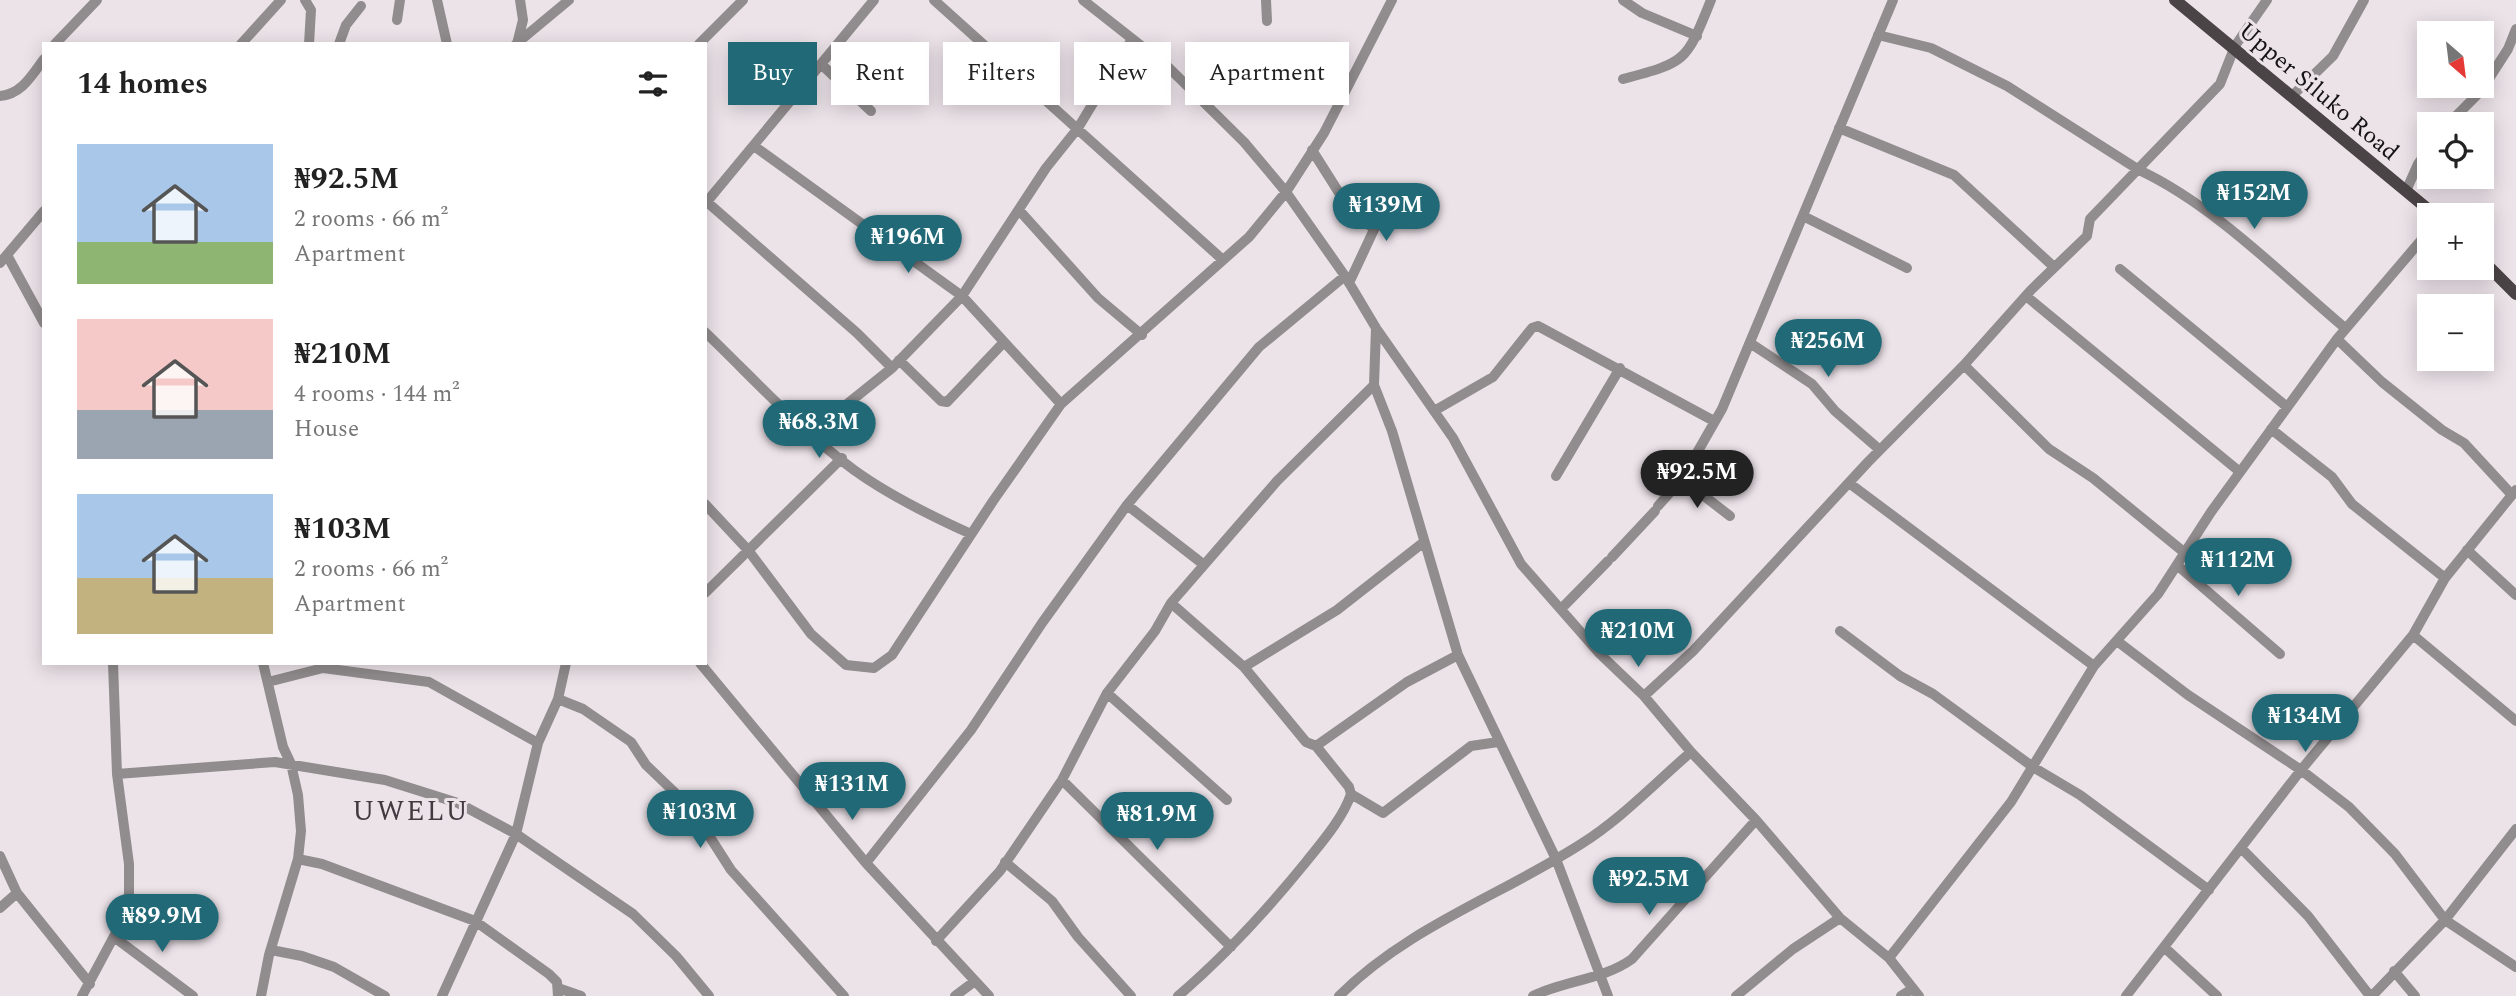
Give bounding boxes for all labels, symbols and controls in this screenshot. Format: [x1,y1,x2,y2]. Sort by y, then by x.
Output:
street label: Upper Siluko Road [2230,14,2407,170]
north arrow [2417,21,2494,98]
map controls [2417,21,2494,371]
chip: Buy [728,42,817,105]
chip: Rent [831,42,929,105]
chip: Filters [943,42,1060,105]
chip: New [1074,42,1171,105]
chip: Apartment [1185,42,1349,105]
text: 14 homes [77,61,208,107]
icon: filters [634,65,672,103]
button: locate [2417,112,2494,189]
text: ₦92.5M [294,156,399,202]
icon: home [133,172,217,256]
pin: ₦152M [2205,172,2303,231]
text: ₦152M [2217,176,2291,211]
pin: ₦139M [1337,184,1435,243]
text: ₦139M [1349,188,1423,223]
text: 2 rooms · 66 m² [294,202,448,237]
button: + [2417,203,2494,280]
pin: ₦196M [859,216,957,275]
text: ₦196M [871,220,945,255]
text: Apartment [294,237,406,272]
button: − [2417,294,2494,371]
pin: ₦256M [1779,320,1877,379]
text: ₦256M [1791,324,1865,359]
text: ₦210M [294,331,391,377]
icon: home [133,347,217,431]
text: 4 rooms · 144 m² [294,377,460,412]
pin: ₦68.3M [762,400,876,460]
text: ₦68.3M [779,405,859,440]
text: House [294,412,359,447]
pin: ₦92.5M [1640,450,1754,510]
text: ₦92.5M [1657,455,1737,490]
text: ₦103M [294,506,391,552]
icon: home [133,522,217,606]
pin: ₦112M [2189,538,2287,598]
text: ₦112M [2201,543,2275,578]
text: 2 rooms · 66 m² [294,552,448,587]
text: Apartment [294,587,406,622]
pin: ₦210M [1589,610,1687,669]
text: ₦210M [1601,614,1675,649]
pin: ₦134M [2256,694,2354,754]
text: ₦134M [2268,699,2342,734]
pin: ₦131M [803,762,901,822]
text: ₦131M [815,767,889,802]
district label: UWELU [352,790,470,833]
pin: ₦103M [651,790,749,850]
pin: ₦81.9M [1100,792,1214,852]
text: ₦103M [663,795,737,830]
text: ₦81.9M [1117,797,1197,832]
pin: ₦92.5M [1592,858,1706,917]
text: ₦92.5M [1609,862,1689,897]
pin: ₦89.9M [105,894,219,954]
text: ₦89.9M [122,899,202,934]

━━━━━━━━━━━━━━━━

From the entries above, copy out every line where the string "icon" appears.

[SOLUTION TO THE PROBLEM]
icon: filters [634,65,672,103]
icon: home [133,172,217,256]
icon: home [133,347,217,431]
icon: home [133,522,217,606]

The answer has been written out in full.